My Etsy shop! It's not completely done yet (still need to the policies) and only has two items but I'm just so excited I had to share it!


----------



## Belfrybat (Feb 21, 2003)

Good for you! Please post the link again as I received "page not found" with the link above.


----------



## LittleMrsAdams (Aug 31, 2014)

Hmm, try this one
https://www.etsy.com/shop/JenniferAdamscrafts
It should work now


----------



## Belfrybat (Feb 21, 2003)

I love the yellow piggy bank. Thanks for sharing.


----------



## LittleMrsAdams (Aug 31, 2014)

Thank you! My kids love the little bank too. I'll make 'em one sometime soon.


----------



## Elie May (Apr 24, 2008)

You might want to study up on Etsy SEO, especially titles and tags so you will get found. Etsy has an entire handbook (read it - every page of it - they give you lots of info there) Then I would work on photos that show your products really well. You have beautiful book marks but they are very hard to see. Don't forget to look at them from a mobile device too. Also check your prices, they seem kind of low to me. Don't sell yourself short. It takes time to make those, I bet a lot more time that $5. 

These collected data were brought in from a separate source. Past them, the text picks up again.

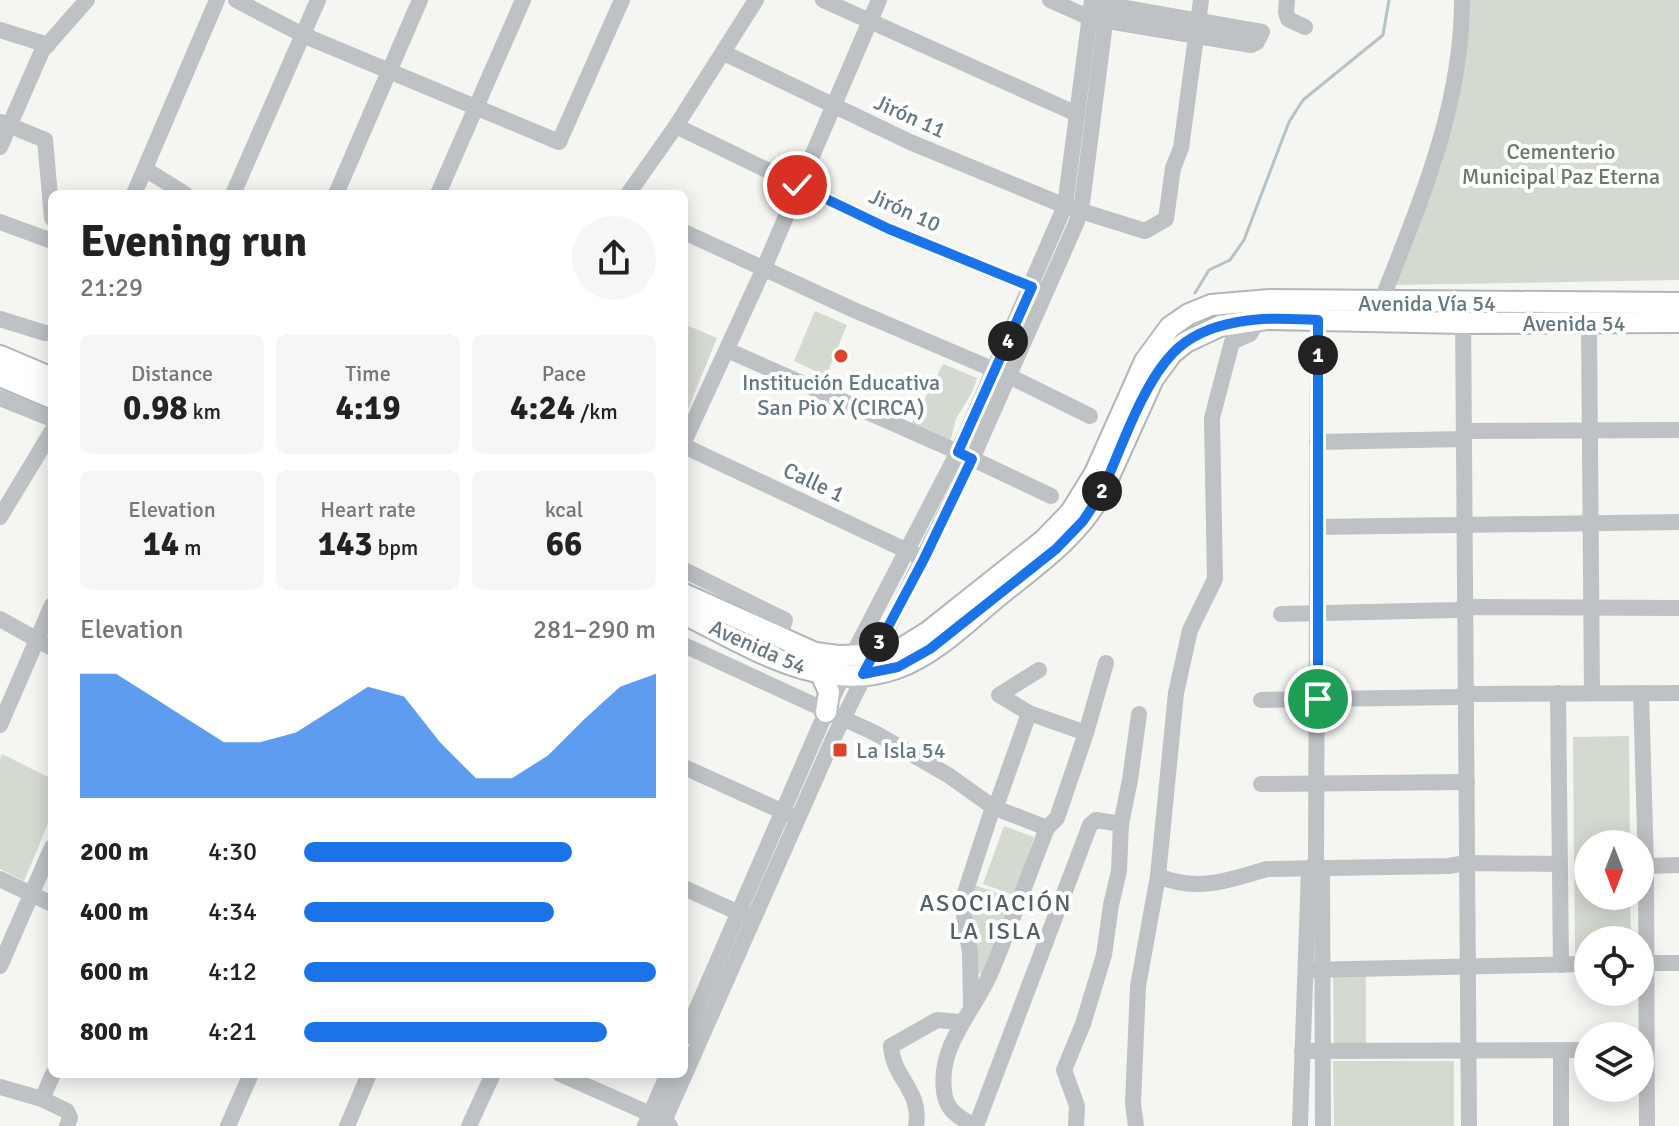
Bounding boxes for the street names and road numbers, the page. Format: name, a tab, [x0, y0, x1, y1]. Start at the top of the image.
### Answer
street label: Jirón 11	[870, 88, 950, 144]
street label: Jirón 10	[865, 182, 945, 238]
street label: Avenida Vía 54	[1358, 290, 1496, 317]
street label: Avenida 54	[1522, 310, 1626, 337]
street label: Calle 1	[779, 456, 849, 508]
street label: Avenida 54	[705, 614, 811, 680]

Good luck, you are off to a good start. Beautiful work - 
Kathy


----------



## LittleMrsAdams (Aug 31, 2014)

Thank you! I've been trying to read as much as I can of the handbook, but I honestly can only read so much before I just have to go by trial and error 'book learning' is not my thing. I'm very much a 'visual' learner.

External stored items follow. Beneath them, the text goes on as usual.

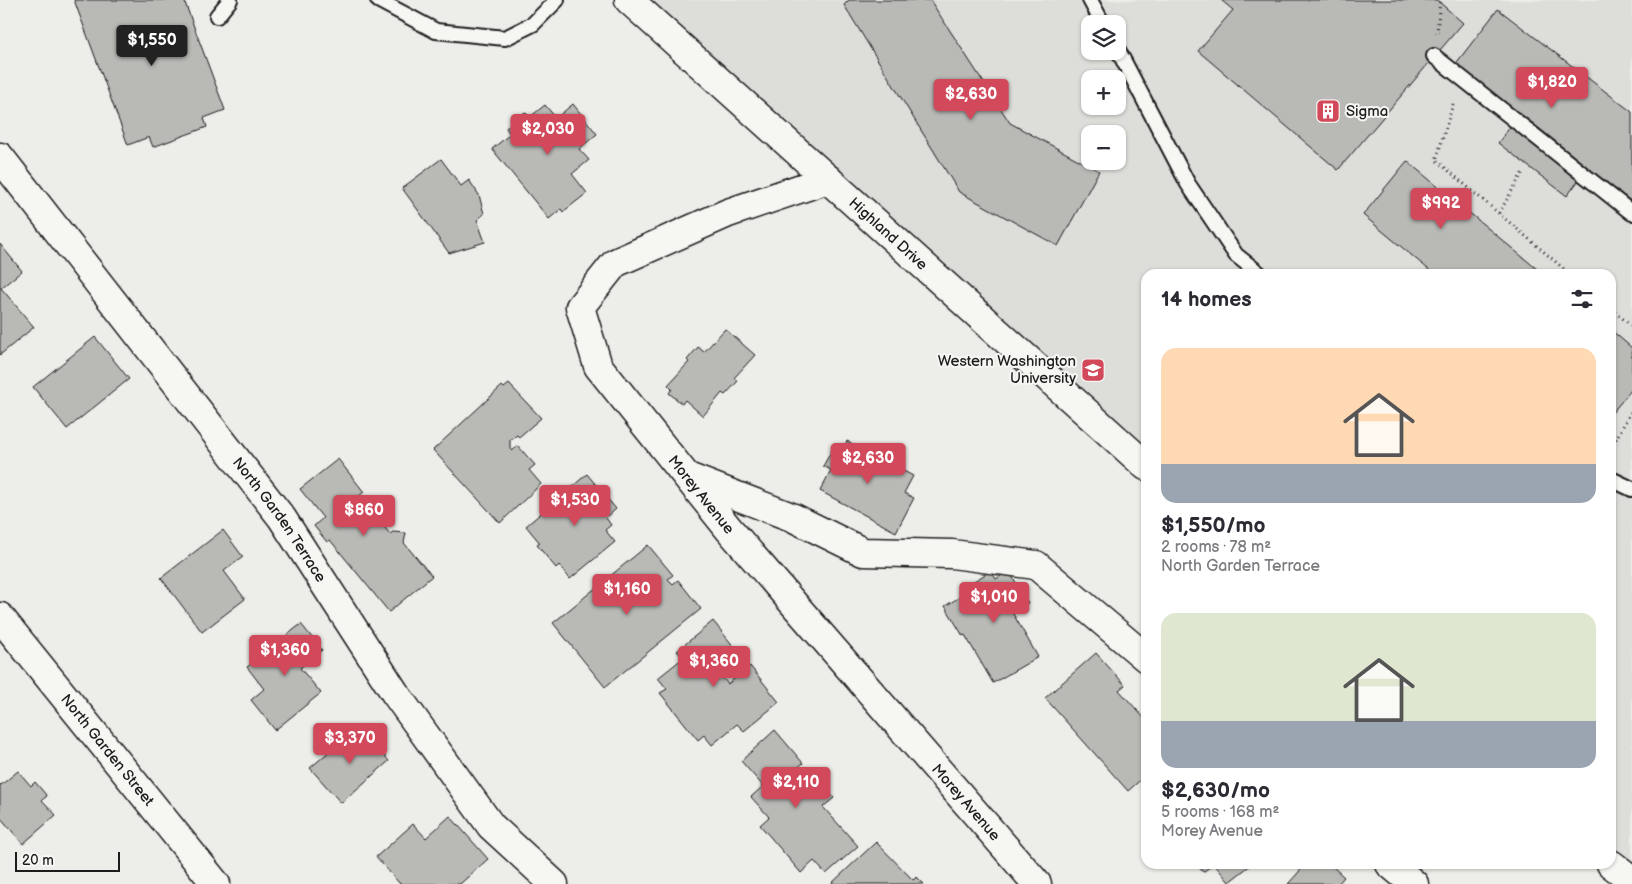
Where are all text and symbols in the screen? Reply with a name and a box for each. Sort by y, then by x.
map controls [1081,15,1126,170]
button: layers [1081,15,1126,60]
pin: $1,550 [111,24,193,67]
text: $1,550 [127,31,177,50]
pin: $1,820 [1511,66,1593,109]
button: + [1081,70,1126,115]
text: $1,820 [1527,73,1577,92]
pin: $2,630 [930,78,1012,121]
text: $2,630 [945,85,997,104]
building icon: Sigma [1315,98,1341,124]
place label: Sigma [1346,102,1388,121]
pin: $2,030 [507,114,589,156]
text: $2,030 [522,120,574,139]
button: − [1081,125,1126,170]
pin: $992 [1411,188,1471,230]
street label: Highland Drive [845,193,932,274]
text: $992 [1422,194,1460,213]
icon: filters [1568,285,1596,313]
text: 14 homes [1161,287,1252,312]
place label: Western Washington University [938,352,1076,388]
school or university icon: Western Washington University [1080,357,1106,383]
icon: home [1334,380,1424,470]
pin: $2,630 [827,442,909,485]
text: $2,630 [842,449,894,468]
street label: Morey Avenue [664,451,739,538]
street label: North Garden Terrace [229,453,330,586]
pin: $1,530 [534,484,616,527]
text: $1,530 [550,491,600,510]
pin: $860 [334,494,394,537]
text: $860 [344,501,384,520]
text: $1,550/mo [1161,513,1265,538]
text: 2 rooms · 78 m² [1161,538,1271,557]
text: North Garden Terrace [1161,557,1320,576]
pin: $1,160 [586,574,668,616]
text: $1,160 [603,580,651,599]
pin: $1,010 [953,582,1035,624]
text: $1,010 [970,588,1018,607]
pin: $1,360 [244,634,326,677]
text: $1,360 [260,641,310,660]
icon: home [1334,645,1424,735]
pin: $1,360 [673,646,755,688]
text: $1,360 [689,652,739,671]
street label: North Garden Street [57,690,159,810]
pin: $3,370 [309,722,391,765]
text: $3,370 [324,729,376,748]
street label: Morey Avenue [928,760,1005,845]
pin: $2,110 [755,766,837,809]
text: $2,110 [772,773,820,792]
text: $2,630/mo [1161,778,1270,803]
text: 5 rooms · 168 m² [1161,803,1279,822]
text: Morey Avenue [1161,822,1263,841]
scale bar [15,849,120,872]
text: 20 m [22,852,54,869]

I take all my photos on my iPad. They don't usually turn out that grainy, but I agree there is lots of room for improvement.

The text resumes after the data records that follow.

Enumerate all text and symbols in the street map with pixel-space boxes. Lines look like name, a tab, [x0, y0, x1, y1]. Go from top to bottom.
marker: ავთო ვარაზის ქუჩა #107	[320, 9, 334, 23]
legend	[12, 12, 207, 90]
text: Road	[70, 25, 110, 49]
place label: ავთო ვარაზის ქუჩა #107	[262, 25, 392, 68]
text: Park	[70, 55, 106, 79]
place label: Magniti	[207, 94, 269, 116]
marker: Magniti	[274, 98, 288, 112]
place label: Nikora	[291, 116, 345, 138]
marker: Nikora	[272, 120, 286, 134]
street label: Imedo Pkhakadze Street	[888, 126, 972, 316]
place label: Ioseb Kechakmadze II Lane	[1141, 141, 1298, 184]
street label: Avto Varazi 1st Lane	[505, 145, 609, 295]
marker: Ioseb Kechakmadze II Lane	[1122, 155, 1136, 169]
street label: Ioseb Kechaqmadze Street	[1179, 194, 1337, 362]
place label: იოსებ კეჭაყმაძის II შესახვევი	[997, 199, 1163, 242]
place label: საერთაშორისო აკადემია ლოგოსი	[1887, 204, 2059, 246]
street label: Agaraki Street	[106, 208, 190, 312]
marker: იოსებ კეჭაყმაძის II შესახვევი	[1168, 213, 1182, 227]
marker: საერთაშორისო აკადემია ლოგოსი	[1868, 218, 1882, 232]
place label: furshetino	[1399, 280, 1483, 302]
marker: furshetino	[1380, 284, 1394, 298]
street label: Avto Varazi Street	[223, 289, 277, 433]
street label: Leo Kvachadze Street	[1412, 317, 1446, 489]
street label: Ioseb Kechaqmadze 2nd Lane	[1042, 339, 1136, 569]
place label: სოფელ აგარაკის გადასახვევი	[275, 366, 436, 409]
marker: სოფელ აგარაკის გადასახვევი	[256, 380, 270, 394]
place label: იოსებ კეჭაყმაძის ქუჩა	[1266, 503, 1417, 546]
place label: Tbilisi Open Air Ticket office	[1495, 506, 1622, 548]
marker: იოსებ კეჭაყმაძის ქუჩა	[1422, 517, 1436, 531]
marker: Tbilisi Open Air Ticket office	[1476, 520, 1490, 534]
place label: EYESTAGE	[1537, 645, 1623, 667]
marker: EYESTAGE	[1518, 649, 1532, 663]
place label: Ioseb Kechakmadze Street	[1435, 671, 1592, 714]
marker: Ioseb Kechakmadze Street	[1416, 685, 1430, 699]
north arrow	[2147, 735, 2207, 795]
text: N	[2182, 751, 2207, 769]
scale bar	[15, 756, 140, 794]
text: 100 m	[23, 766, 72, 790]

Pricing, probably could up the price a bit, but for the items already listed they'll stay the same price. Wanna know something? I got the bookmark floss on sale at Hobby Lobby for just under 30 cents for each color. 4.70's not such a bad return on that. 'Course that's before Etsy takes their cut :grit:

I'm working on other items that I will definitely charge more for.


----------



## aSummerSwallow (Feb 8, 2016)

A suggestion, base your pricing on full price for materials and probably triple that amount. Don't under price your work! You may not get supplies on sale again and you must pay yourself for your time, experience, and expertise! Also check out other Etsy shops for similar items and go from there. Most of my Etsy items are priced at the triple cost of supplies.


----------



## WolfeMomma (Oct 29, 2015)

Such cute stuff


----------



## TEXKAT (Oct 1, 2004)

Cute things! Good luck to you.


----------



## MorganBella1 (Feb 11, 2016)

Yes I opened an Etsy shop about 3
years ago, I love it, I'm into vintage stuff, check it out FieldADot/Etsy.com


----------



## TheKingsTable (Jan 13, 2016)

Congrats and good luck to you! Cute earrings.


----------



## fransean (Dec 21, 2002)

To price items make a spreadsheet of all the regular costs per item (lucky you if you find it on sale but that is not the regular cost)
then multiply by 3 for a price.
Just one way of pricing easily


----------